Article ID | Journal | Published Year | Pages | File Type |
---|---|---|---|---|
562817 | Signal Processing | 2011 | 15 Pages |
In the field of space–time adaptive processing (STAP), direct data domain (D3) methods avoid non-stationary training data and can effectively suppress the clutter within the test cell. However, this benefit comes at the cost of a reduced system degree of freedom (DOF), which results in performance loss. In this paper, by exploiting the intrinsic sparsity of the spectral distribution, a new direct data domain approach using sparse representation (D3SR) is proposed, which seeks to estimate the high-resolution space–time spectrum only with the test cell. The simulation of both side-looking and non-side-looking cases has illustrated the effectiveness of the D3SR spectrum estimation using focal underdetermined system solution (FOCUSS) and L1 norm minimization. Then the clutter covariance matrix (CCM) and the corresponding adaptive filter can be effectively obtained. D3SR maintains the full system DOF so that it can achieve better performance of output signal-clutter-ratio (SCR) and minimum detectable velocity (MDV) than current D3 methods, e.g., direct data domain least squares (D3LS). Therefore D3SR can deal with the non-stationary clutter scenario more effectively, where both the discrete interference and range-dependent clutter exists.

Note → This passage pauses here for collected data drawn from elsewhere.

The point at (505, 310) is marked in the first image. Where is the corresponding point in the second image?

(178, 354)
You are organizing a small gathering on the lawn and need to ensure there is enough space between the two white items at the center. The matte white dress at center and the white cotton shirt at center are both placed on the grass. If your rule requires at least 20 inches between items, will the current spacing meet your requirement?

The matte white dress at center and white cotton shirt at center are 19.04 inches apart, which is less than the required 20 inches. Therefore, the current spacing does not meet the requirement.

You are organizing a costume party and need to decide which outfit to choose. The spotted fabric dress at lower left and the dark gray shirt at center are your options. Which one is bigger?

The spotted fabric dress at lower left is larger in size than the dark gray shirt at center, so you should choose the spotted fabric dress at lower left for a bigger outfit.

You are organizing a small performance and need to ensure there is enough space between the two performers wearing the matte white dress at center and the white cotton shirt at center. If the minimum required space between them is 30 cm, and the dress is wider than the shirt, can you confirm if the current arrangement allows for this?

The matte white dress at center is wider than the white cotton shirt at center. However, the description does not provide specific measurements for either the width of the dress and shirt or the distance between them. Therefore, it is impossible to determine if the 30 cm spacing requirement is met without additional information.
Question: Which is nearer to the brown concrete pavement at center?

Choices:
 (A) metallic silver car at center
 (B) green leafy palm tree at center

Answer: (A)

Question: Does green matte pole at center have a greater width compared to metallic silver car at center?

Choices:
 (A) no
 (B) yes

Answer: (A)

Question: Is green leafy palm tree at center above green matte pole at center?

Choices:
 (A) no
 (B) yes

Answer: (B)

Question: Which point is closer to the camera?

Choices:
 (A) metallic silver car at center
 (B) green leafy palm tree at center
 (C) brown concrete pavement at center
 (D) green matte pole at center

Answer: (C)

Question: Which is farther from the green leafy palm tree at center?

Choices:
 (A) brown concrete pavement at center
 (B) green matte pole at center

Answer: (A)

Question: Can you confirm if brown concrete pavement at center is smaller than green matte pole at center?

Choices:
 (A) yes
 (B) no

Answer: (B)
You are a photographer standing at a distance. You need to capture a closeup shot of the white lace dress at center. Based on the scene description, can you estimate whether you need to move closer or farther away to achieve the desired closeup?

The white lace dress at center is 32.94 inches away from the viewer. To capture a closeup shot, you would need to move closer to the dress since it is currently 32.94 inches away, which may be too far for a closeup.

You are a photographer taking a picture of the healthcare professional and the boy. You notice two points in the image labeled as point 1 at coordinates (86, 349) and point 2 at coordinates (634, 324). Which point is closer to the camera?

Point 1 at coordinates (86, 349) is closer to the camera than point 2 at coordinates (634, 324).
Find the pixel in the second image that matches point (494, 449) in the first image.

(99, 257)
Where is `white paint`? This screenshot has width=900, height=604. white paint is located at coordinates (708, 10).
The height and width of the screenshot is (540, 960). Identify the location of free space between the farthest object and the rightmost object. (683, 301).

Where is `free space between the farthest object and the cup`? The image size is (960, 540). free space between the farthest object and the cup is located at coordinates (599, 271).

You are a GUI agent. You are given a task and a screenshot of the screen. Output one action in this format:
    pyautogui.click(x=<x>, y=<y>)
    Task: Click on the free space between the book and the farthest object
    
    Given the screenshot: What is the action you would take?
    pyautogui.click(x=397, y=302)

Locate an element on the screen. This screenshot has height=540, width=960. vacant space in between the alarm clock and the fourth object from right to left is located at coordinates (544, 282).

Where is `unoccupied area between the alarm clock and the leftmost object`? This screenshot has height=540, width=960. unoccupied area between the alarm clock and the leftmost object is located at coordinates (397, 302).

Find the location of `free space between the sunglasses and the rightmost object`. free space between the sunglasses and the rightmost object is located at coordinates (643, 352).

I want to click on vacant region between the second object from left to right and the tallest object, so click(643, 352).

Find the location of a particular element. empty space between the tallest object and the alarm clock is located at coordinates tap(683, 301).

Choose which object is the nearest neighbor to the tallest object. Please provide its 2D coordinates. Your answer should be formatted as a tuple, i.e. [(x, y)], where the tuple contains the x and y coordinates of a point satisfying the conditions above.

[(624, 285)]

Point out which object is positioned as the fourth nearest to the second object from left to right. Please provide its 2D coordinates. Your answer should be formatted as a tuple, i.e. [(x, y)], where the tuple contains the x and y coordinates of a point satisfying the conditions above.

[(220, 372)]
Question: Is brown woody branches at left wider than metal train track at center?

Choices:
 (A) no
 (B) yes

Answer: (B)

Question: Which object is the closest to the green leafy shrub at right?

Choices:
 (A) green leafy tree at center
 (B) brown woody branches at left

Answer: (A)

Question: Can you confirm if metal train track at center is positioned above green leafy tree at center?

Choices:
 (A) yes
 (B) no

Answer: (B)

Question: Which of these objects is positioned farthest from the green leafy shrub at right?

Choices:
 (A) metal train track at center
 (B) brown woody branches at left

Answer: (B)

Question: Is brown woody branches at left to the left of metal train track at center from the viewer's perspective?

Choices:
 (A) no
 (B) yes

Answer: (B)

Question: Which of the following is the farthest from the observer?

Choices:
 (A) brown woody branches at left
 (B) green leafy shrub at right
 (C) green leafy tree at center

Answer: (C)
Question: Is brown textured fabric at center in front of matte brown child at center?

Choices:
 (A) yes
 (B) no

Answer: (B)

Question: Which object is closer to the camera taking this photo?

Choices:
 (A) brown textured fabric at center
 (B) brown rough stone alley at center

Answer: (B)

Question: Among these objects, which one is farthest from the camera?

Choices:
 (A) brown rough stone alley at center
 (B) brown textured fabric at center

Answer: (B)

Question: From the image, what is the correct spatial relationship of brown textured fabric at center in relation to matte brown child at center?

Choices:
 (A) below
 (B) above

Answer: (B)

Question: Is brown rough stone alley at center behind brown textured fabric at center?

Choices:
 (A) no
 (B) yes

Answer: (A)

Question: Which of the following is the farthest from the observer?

► We exploit intrinsic sparsity of spectral distribution with STAP configuration. ► We propose a new direct data domain approach using sparse representation. ► We obtain high-resolution space-time spectrum only with the test cell. ► D3SR improves output SCR performance compared to traditional methods like D3LS. ► D3SR is effective against discrete interference and range-dependent clutter.